# Miscellaneous > Database Design >  Database ERDs

## ACarmon02

Morning all,


I have been given a small project at work to create a database from scratch which is basically to log incidents.

I have identified the information which I need to record but am struggling to break this down into the required tables and attributes.

*Information to be stored.*
Unique Incident Number
Year of incident
Month of incident
Day of incident (Mon, Tue etc)
Time of incident
Location of incident (there are 100 potential locations)
Severity of incident (Low / Medium / High)

All of the examples on 'how to create and ERD' always use the customer / order / product scenario which I understand, but i cant apply that model to this set of requirements.

Once created, I need to be able to say where the most events have occurred / where no events have occurred / on what month or day do most events occur etc.

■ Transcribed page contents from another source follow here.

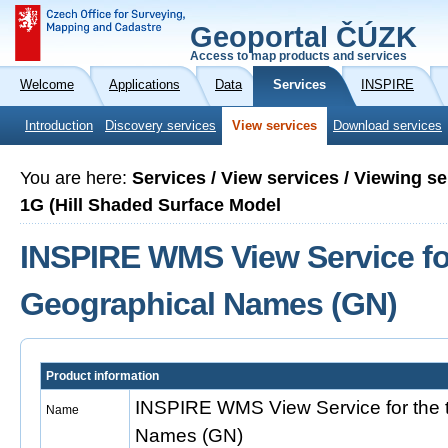
Geoportal ČÚZK
Access to map products and services
Welcome
Applications
Data
Services
INSPIRE
Introduction
Discovery services
View services
Download services
You are here:
Services / View services / Viewing 
1G (Hill Shaded Surface Model
INSPIRE WMS View Service fo
Geographical Names (GN)
Product information
INSPIRE WMS View Service for the
Name
Names (GN)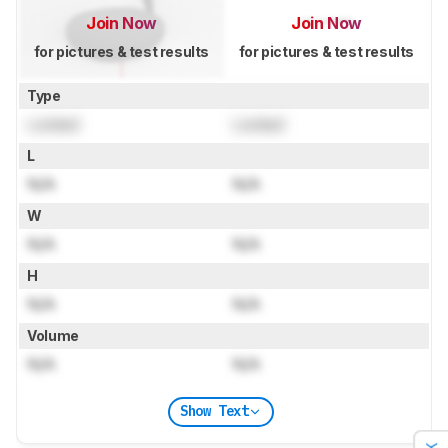
Join Now
Join Now
for pictures & test results
for pictures & test results
Type
Locked
Locked
L
N/A
N/A
W
N/A
N/A
H
N/A
N/A
Volume
N/A
N/A
Show Text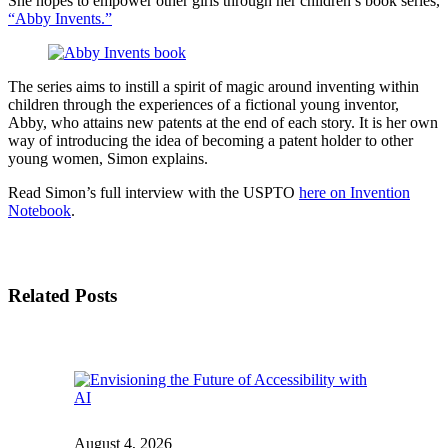
She hopes to empower other girls through her children’s book series,
“Abby Invents.”
The series aims to instill a spirit of magic around inventing within
children through the experiences of a fictional young inventor,
Abby, who attains new patents at the end of each story. It is her own
way of introducing the idea of becoming a patent holder to other
young women, Simon explains.
Read Simon’s full interview with the USPTO
here on Invention
Notebook
.
Related Posts
August 4, 2026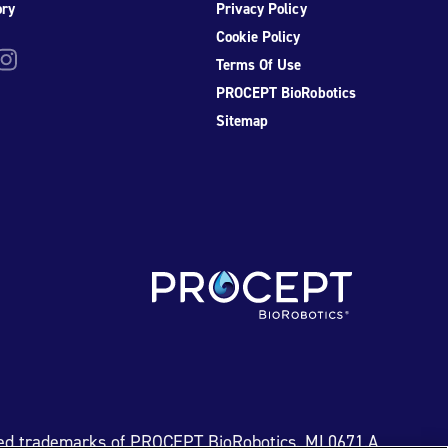
ory
Privacy Policy
Cookie Policy
be
nstagram
Terms Of Use
PROCEPT BioRobotics
Sitemap
ed trademarks of PROCEPT BioRobotics. ML0671.A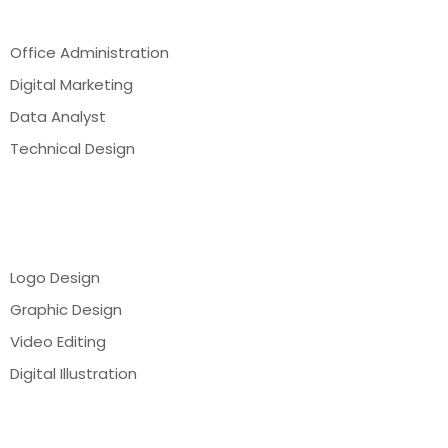
Office Administration
Digital Marketing
Data Analyst
Technical Design
Webinar
Logo Design
Graphic Design
Video Editing
Digital Illustration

Any help would be awesome....thanks.

----------


## skhanal

You can create tables for incident, location and severity. All date / time could be one field.

----------


## ACarmon02

Slide1.JPG

I have amended my schema diagram to create 2 tables.
I know what data types and values I need to set but im not quite sure how to set them.
In particular how do I set it so that only 'x', 'y' or 'z' can be entered?

----------


## skhanal

You can create constraints on each column to limit the type of value. The physical model depends on the type of database system you are using.

----------